La storia moderna del vino e dell’enologia siciliana percorre strade affascinanti che intrecciano i destini della Casa di Francia degli Orléans, di Horatio Nelson e della sua flotta, dei mercanti-imprenditori britannici e di quella piccola parte dell’aristocrazia siciliana che potremmo definire illuminata. Da questo punto di vista, il libro di Rosario Lentini è un romanzo storico straordinario.
Non è solo il resoconto di un’incredibile capacità di visione e di una rivoluzione tecnologica che accomuna tutti i protagonisti dai Woodhouse, agli Ingham, ai Whitaker, agli Orléans, agli Alliata; è la storia di un intero territorio e di una, fortissima ma quanto disperata, ambizione di fare della Sicilia un centro, se non il centro, di un’economia agroalimentare di livello mondiale. Perché questa è la tensione che si legge tra le righe e nelle lettere dei protagonisti. La voglia di essere nel mondo; di essere il mondo di riferimento. Un’agricoltura figlia dell’Illuminismo e avida di scienza, che ambisce a divenire industria, l’unica possibile, e a cimentarsi sui mercati internazionali, senza confini alle proprie ambizioni, senza complessi.

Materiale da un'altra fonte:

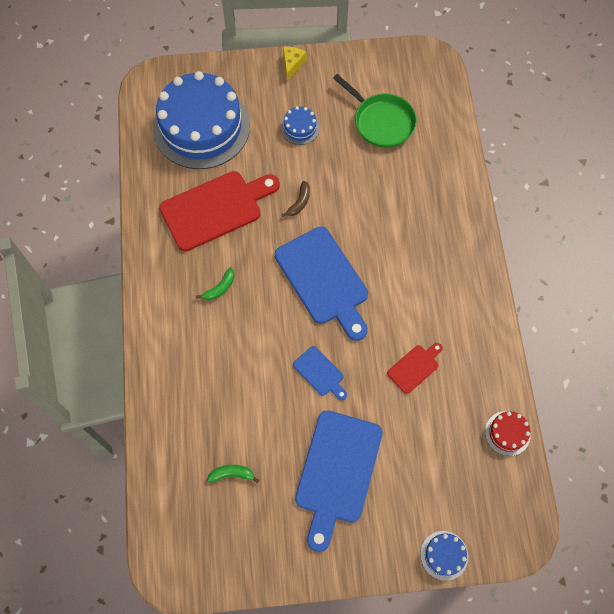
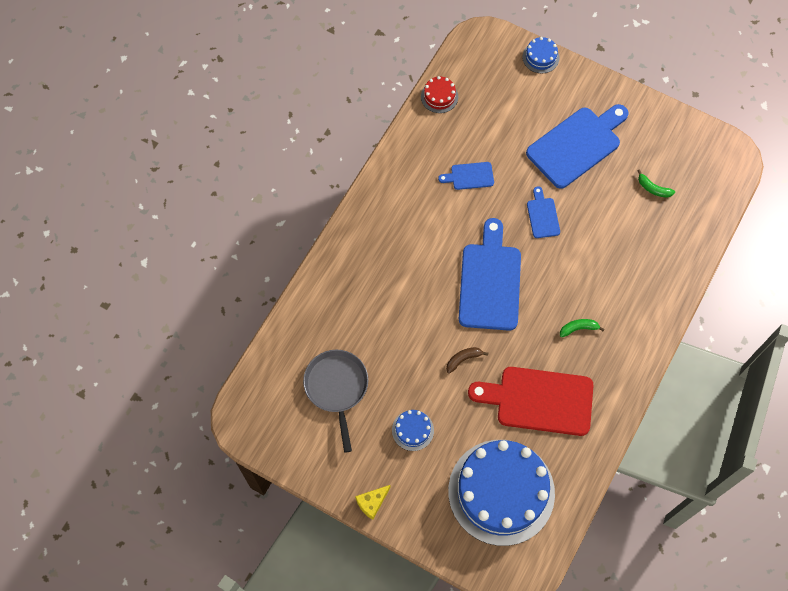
camera: 145 degrees left, 0 degrees up
(381, 121) = (337, 388): green pan -> grey pan
(414, 367) = (469, 176): red cutting board -> blue cutting board

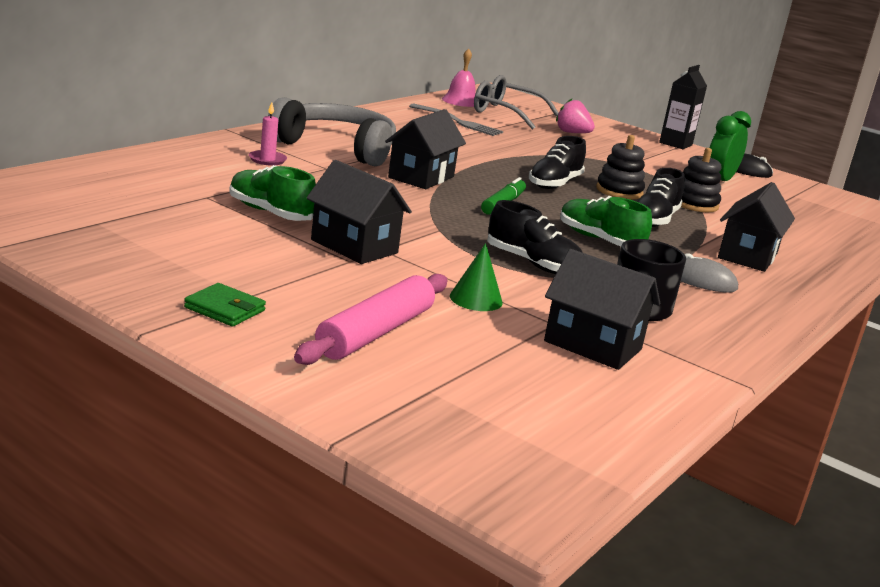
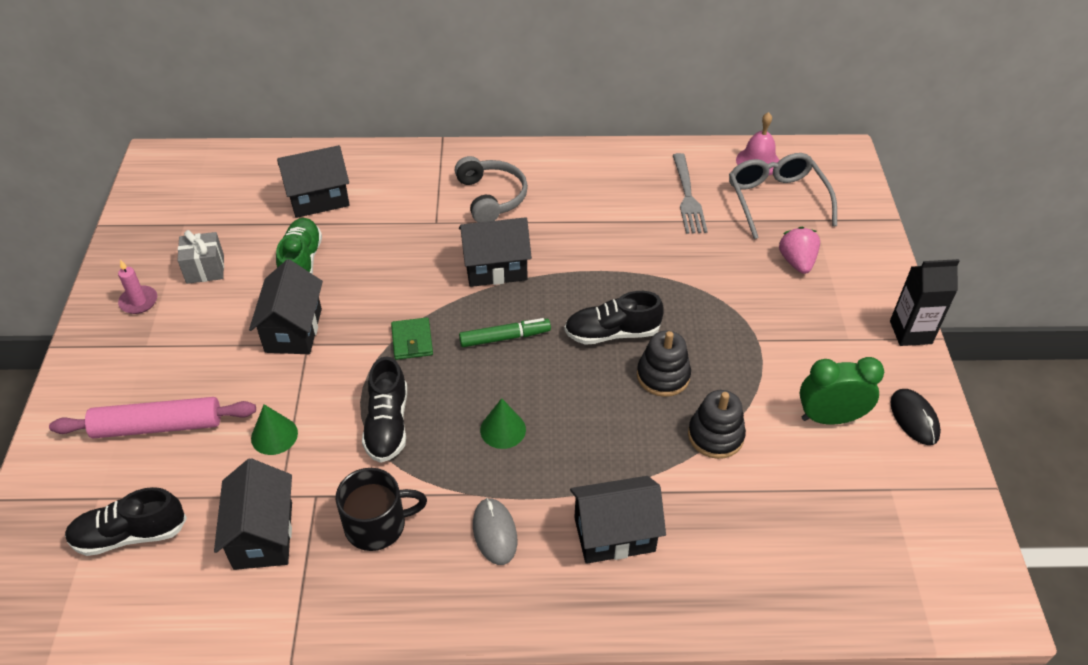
camera: 55 degrees right, 25 degrees up
(190, 240) = (205, 269): none -> grey gift
(199, 179) = (318, 199): none -> black house
(225, 309) = (118, 350): green wallet -> green wallet (412, 341)
(267, 160) = (406, 193): pink candle -> pink candle (139, 301)
(337, 148) = (491, 197): grey headphones -> grey headphones, size x0.66
(599, 240) = (503, 429): green shoe -> green cone
(654, 219) = (617, 433): black shoe -> black shoe (130, 534)

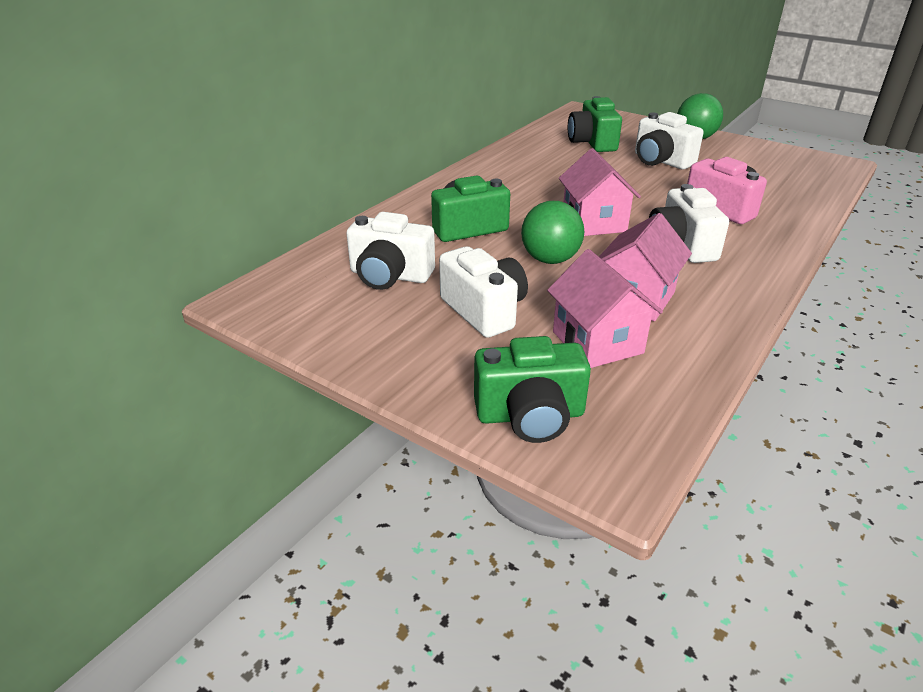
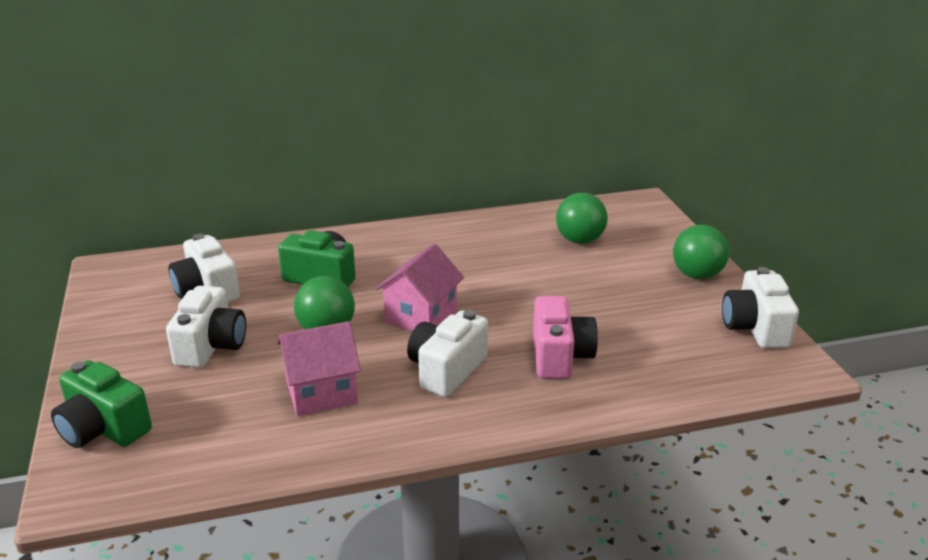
camera: 40 degrees right, 5 degrees down
(592, 143) = (580, 240): green camera -> green ball
(597, 342) = (231, 408): pink house -> none
(661, 161) = (605, 285): white camera -> white camera (755, 328)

Francia, Regno Unito, Stati Uniti d’America, Corti europee: questo è lo scenario di riferimento di questi pionieri dell’agroindustria siciliana. Colti, ognuno di loro capace di vedere ben oltre i propri confini di imprenditore del vino. Capaci di costruire opifici e palazzi e ville di grandissimo valore architettonico e, allo stesso tempo, di immaginare sistemi produttivi e prodotti con l’ambizione di rivaleggiare, vincendo, con i più blasonati prodotti francesi, portoghesi e inglesi. In grado di vincere la fillossera, di importare i vitigni francesi, il mitico Sauternes tra tutti; di studiare i processi e i sistemi di vinificazione. Le battaglie di sempre e di oggi dell’agricoltura siciliana. Storie che pongono domande ancora oggi importanti, come per esempio sono quelle legate all’imprenditoria di stampo familiare. Storie che ci fanno capire come di passi avanti a volte rivoluzionari sia fatta quella che oggi chiamiamo la tradizione viticola ed enologica siciliana. Storie che, ancora oggi, insegnano a tutti, all’impresa, alla politica, alla ricerca, la necessità di avere un progetto, una visione del futuro, una strategia. Si fondono insieme il pensiero illuminista, la grandeur ottocentesca e la Belle Époque siciliana, con il suo rapido declino che segue gli ultimi trionfi, come le luci di un fuoco di artificio. Emergono personaggi che non è esagerato definire “giganteschi” nella loro capacità di credere, a dispetto di un sistema sociale, burocratico, politico che allora, come oggi, fa fatica a immaginare un futuro. Si avvertono gli echi della sciasciana “colpa del fare”. Non c’è finalmente, nulla di gattopardesco. Non è una Sicilia di lamentosi gattopardi, disillusi quanto cinici. È del tutto diversa. È una Sicilia responsabile, operosa, fantasiosa, creativa, quella che emerge. Non ha poi neanche tanta importanza, alla fine, se l’impresa specifica abbia avuto o meno successo. Rimane tantissimo di quel periodo, rimane un patrimonio di reputazione che si è costruito nel tempo e che oggi è un patrimonio di tutti e del quale tutti i protagonisti dovrebbero sentire la responsabilità.